▶ _INSTRUCTIONS TO FOLLOW_:
Pull every line of text out of the listing below and copy each one without any change. Leave the pictures out of your answer.

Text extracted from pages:
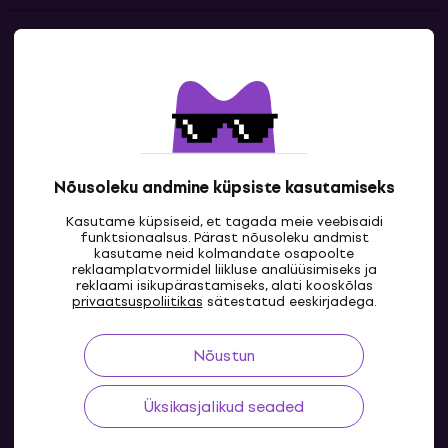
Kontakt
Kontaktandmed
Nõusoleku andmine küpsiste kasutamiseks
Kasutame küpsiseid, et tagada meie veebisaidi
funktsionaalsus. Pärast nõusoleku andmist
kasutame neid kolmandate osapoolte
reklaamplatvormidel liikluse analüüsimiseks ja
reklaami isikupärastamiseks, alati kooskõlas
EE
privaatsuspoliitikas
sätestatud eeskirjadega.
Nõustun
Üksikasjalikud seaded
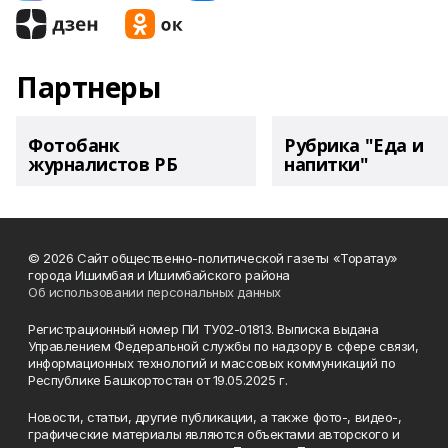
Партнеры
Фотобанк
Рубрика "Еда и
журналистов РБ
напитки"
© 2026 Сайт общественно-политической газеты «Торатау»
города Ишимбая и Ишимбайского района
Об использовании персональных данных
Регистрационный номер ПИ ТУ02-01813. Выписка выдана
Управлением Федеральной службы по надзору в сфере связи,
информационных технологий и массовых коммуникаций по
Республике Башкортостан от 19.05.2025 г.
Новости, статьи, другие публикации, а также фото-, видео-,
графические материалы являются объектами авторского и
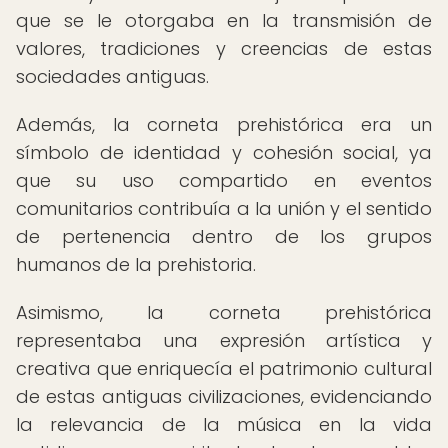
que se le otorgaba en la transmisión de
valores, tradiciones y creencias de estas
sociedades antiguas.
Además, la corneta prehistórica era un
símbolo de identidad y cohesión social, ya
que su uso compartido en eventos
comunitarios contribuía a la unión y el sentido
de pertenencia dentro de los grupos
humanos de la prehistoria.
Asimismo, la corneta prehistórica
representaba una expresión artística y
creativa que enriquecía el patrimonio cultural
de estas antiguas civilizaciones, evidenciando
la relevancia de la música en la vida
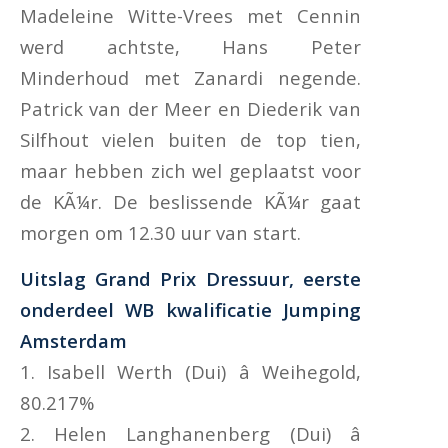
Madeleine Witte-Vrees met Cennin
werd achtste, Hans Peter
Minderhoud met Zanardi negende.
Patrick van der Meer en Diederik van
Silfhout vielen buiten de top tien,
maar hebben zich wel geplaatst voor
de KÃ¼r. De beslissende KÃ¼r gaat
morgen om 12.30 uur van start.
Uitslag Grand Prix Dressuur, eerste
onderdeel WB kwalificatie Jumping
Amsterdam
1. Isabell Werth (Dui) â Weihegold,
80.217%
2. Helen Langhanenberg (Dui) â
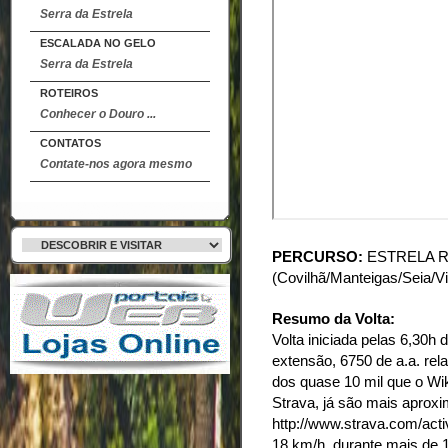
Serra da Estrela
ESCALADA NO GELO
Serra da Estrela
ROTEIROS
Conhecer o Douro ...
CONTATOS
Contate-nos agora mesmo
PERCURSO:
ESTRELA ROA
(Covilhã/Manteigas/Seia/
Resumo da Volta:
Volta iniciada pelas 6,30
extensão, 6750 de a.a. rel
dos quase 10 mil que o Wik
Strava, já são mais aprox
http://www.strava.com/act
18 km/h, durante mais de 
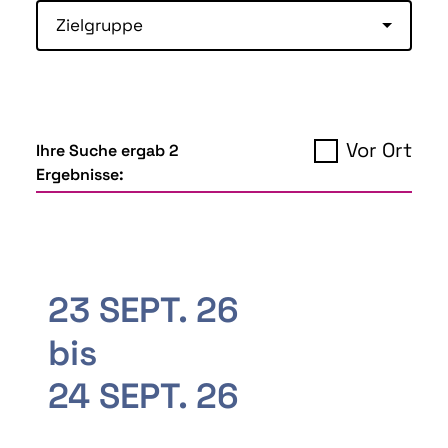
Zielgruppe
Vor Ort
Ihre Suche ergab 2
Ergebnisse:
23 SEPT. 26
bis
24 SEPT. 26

▶ _OUTPUT_:
Kontakt
Kontaktandmed
Nõusoleku andmine küpsiste kasutamiseks
Kasutame küpsiseid, et tagada meie veebisaidi
funktsionaalsus. Pärast nõusoleku andmist
kasutame neid kolmandate osapoolte
reklaamplatvormidel liikluse analüüsimiseks ja
reklaami isikupärastamiseks, alati kooskõlas
EE
privaatsuspoliitikas
sätestatud eeskirjadega.
Nõustun
Üksikasjalikud seaded
Партнеры
Фотобанк
Рубрика "Еда и
журналистов РБ
напитки"
© 2026 Сайт общественно-политической газеты «Торатау»
города Ишимбая и Ишимбайского района
Об использовании персональных данных
Регистрационный номер ПИ ТУ02-01813. Выписка выдана
Управлением Федеральной службы по надзору в сфере связи,
информационных технологий и массовых коммуникаций по
Республике Башкортостан от 19.05.2025 г.
Новости, статьи, другие публикации, а также фото-, видео-,
графические материалы являются объектами авторского и
que se le otorgaba en la transmisión de
valores, tradiciones y creencias de estas
sociedades antiguas.
Además, la corneta prehistórica era un
símbolo de identidad y cohesión social, ya
que su uso compartido en eventos
comunitarios contribuía a la unión y el sentido
de pertenencia dentro de los grupos
humanos de la prehistoria.
Asimismo, la corneta prehistórica
representaba una expresión artística y
creativa que enriquecía el patrimonio cultural
de estas antiguas civilizaciones, evidenciando
la relevancia de la música en la vida
Madeleine Witte-Vrees met Cennin
werd achtste, Hans Peter
Minderhoud met Zanardi negende.
Patrick van der Meer en Diederik van
Silfhout vielen buiten de top tien,
maar hebben zich wel geplaatst voor
de KÃ¼r. De beslissende KÃ¼r gaat
morgen om 12.30 uur van start.
Uitslag Grand Prix Dressuur, eerste
onderdeel WB kwalificatie Jumping
Amsterdam
1. Isabell Werth (Dui) â Weihegold,
80.217%
2. Helen Langhanenberg (Dui) â
Serra da Estrela
ESCALADA NO GELO
Serra da Estrela
ROTEIROS
Conhecer o Douro ...
CONTATOS
Contate-nos agora mesmo
PERCURSO:
ESTRELA ROA
(Covilhã/Manteigas/Seia/
Resumo da Volta:
Volta iniciada pelas 6,30
extensão, 6750 de a.a. rel
dos quase 10 mil que o Wik
Strava, já são mais aprox
http://www.strava.com/act
18 km/h, durante mais de 
Zielgruppe
Vor Ort
Ihre Suche ergab 2
Ergebnisse:
23 SEPT. 26
bis
24 SEPT. 26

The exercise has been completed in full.